Friendly Match - Time Game
New Ash Green 132-7 dec. (42 overs)
Cobham 133-2 (26.4 overs)
New Ash Green lost by 8 wickets
Chaotic preparation is rarely the recipe for a good performance, and New Ash Green's preparation was certainly chaotic. Several times they thought they had an eleven, but the combination of John Howland's neck, Matt Lemon's inability to remember saying yes and Dan Lewsey's forgetting to ask Ryan McKivett to play meant that despite gaining Michael Gallagher on the morning they still only had nine. Worse than that three of the nine were in one car, and were still in Sevenoaks as the start time approached. Having only six players on the ground at the start of the game dictated the shape of the game – New Ash Green were left with little choice but to bat first, the prospect of fielding with six men for half an hour not appealing to those who were there. Matthew Quantrill and Matt Bushe went out with the express intention of batting until the remainder of the team arrived, and in that they were successful, surviving with few difficulties on a wicket where the bounce was low but otherwise even. They were able to get value for their shots when the bowlers did stray, but that wasn't often, and eventually when they had added 56 Bushe was caught in the covers looking to push the run rate along. David Baker looked in good touch, and for a while as the total approached 100 with still only one wicket down it looked as if New Ash Green might push on to a respectable score. However Quantrill having reached his fifty succumbed to a tame dab to gully, and Baker was caught on the boundary for 33, and none of the rest could get the tight bowling away especially from Foster who bowled a marathon 15 over spell to take 5-42. Vic Mayers had been lured from baby sitting duties to put pads on and be ready to be an emergency number 10 but in the end he wasn't needed.

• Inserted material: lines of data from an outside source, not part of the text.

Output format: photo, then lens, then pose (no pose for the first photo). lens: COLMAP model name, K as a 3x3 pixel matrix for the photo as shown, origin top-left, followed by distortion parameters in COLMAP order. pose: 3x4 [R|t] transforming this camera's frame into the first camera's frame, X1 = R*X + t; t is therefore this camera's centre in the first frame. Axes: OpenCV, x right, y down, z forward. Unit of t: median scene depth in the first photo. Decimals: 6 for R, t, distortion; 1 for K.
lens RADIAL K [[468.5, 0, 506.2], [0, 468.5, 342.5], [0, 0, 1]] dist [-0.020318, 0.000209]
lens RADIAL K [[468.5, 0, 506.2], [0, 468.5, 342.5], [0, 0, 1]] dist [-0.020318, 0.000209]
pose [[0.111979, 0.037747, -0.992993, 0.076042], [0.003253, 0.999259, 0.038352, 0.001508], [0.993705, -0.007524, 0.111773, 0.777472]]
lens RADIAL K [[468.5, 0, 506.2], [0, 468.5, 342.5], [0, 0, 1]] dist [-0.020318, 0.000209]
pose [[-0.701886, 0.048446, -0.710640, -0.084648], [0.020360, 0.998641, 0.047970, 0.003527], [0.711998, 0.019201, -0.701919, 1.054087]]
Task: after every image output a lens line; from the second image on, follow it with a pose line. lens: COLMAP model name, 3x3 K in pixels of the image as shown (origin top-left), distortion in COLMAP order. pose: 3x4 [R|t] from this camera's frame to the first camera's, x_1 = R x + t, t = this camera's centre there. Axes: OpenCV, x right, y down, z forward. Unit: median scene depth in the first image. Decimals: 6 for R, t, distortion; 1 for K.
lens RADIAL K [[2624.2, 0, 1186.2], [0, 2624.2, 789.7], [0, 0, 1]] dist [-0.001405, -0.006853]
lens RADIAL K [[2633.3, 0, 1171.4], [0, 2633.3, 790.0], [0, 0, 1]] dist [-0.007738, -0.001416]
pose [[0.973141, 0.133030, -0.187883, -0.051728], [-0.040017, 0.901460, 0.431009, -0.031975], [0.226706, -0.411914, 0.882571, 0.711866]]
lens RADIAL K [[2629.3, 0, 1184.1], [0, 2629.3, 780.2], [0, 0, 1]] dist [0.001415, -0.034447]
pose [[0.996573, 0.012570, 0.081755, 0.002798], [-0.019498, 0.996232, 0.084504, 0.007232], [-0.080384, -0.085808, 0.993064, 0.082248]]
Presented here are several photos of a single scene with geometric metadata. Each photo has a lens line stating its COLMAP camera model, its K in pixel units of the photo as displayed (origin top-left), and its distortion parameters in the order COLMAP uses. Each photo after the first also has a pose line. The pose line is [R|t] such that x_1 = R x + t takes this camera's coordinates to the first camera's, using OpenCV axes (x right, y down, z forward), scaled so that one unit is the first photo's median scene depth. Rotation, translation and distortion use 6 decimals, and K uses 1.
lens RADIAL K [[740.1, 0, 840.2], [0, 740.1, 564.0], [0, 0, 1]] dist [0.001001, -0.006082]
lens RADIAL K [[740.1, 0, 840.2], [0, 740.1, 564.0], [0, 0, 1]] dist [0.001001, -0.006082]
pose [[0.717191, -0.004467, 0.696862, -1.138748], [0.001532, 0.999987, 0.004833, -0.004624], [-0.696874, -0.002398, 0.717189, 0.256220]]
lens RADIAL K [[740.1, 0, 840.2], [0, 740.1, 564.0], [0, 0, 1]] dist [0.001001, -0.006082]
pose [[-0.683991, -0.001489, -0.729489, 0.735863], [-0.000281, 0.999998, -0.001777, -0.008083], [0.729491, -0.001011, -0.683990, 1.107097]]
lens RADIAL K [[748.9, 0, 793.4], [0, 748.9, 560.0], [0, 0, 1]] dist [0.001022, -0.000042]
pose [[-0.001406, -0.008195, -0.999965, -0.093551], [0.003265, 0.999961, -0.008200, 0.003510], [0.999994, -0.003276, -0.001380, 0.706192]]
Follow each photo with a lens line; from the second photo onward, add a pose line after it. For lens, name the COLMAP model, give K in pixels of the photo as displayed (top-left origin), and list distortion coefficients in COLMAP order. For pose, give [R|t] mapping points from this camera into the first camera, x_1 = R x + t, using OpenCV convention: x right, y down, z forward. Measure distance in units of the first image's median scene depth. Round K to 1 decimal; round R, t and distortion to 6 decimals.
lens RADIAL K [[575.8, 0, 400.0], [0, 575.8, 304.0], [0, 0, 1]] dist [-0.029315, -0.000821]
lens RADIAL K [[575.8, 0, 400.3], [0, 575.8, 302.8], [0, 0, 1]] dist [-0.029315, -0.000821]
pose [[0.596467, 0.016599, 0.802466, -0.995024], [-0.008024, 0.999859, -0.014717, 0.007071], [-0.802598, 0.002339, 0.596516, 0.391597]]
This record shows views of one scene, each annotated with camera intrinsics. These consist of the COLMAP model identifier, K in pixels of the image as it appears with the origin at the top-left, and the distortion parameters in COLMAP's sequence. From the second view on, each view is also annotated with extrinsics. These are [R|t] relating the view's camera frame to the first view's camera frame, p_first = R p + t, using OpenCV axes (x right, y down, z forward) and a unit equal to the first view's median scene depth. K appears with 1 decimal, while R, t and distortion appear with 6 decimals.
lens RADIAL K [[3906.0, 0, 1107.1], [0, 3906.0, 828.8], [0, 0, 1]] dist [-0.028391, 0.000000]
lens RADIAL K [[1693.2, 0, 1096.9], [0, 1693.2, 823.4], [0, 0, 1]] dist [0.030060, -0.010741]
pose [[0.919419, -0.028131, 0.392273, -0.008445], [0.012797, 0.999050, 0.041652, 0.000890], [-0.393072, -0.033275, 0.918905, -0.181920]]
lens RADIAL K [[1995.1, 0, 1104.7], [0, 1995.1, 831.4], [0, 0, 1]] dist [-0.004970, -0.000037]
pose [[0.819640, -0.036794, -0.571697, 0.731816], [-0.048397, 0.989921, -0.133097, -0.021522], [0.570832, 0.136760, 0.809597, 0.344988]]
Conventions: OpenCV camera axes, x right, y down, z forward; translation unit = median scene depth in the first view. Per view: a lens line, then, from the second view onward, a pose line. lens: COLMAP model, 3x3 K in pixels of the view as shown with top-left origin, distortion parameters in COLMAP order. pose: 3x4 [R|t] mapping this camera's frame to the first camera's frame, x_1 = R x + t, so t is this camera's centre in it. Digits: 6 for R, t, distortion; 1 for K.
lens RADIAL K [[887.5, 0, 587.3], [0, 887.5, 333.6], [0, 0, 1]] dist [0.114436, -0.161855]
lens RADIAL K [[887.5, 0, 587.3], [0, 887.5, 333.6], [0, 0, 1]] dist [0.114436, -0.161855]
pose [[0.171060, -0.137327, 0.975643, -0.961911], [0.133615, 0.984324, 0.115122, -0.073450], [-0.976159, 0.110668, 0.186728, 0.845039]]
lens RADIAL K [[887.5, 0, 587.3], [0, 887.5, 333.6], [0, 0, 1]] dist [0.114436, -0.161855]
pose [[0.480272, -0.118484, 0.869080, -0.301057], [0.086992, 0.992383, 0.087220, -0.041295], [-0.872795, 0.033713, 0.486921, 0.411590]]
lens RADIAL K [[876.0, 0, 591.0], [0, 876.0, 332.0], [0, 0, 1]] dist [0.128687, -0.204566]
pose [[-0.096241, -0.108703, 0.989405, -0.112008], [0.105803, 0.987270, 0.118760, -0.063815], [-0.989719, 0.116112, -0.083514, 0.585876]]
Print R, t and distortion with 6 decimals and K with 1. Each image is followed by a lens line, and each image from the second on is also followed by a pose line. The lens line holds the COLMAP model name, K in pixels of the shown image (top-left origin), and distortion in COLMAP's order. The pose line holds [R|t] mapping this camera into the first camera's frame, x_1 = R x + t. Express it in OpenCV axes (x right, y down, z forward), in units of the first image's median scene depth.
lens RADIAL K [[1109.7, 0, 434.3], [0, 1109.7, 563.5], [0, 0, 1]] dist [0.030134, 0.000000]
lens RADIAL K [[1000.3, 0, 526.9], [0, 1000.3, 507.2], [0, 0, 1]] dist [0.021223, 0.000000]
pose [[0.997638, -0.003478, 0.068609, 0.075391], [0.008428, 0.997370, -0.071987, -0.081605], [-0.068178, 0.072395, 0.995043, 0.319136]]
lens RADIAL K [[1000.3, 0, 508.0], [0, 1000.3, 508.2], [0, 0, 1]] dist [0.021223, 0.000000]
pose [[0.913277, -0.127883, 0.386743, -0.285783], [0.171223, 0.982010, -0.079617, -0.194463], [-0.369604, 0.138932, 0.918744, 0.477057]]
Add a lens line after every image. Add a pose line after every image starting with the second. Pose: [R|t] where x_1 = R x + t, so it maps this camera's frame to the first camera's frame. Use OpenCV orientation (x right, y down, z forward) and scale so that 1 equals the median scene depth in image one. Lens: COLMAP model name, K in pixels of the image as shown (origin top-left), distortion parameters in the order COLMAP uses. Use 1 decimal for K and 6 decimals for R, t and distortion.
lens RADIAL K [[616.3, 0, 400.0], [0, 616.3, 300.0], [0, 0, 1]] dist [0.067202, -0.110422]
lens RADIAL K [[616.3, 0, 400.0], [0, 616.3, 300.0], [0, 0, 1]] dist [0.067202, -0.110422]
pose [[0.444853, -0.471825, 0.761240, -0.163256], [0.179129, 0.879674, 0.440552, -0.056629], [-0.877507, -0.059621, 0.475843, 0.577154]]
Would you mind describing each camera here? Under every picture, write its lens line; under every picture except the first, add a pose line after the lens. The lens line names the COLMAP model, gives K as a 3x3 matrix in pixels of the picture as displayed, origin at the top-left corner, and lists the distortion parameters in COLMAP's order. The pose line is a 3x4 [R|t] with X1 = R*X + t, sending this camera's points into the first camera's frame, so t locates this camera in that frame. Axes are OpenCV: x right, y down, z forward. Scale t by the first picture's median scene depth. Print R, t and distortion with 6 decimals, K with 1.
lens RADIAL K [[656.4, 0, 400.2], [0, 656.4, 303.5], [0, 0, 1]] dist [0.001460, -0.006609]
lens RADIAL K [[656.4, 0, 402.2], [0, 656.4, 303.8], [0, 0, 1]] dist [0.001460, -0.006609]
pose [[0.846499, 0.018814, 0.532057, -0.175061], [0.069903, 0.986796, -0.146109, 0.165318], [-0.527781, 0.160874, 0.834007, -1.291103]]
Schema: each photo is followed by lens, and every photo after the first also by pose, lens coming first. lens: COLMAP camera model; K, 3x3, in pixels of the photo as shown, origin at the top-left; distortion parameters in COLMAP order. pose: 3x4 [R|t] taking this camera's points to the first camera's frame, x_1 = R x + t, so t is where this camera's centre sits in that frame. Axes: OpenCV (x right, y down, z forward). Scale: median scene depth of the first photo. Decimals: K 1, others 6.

132 wasn't a bad score with the wicket staying low, so that run scoring was difficult from accurate bowling, but with only nine men leaving big gaps in the field none of the bowlers were really able to keep things tight enough to build pressure. Ian Mellor avoided his customary short ball to start, but struggling with a badly bruised toe picked up batting he was not at his most consistent, though still the pick of the bowlers. James Gegg had a good spell at the other end, and was followed by Michael Gallagher, having his first outdoor bowl for nearly two years. That is what friendly games are for, and there were flashes of excellence, with some good balls, but with so few runs to play with a few too many where the rust showed. Nonetheless he did take the first wicket, inducing a leading edge and taking the return catch himself, and got more consistent as his spell wore on, doing enough to suggest that a bit more practice might make a decent bowler of him. At the other end David Baker replaced Mellor and also had some excellent balls, getting more swing than anyone else had managed in the match. He got the second wicket, to a catch in the covers by Andy Mayers, and Mayers came on for a spell and caused the batsmen enough concern that they wanted to avoid him, though it was all too little too late by then, Cobham cruising to a comfortable win.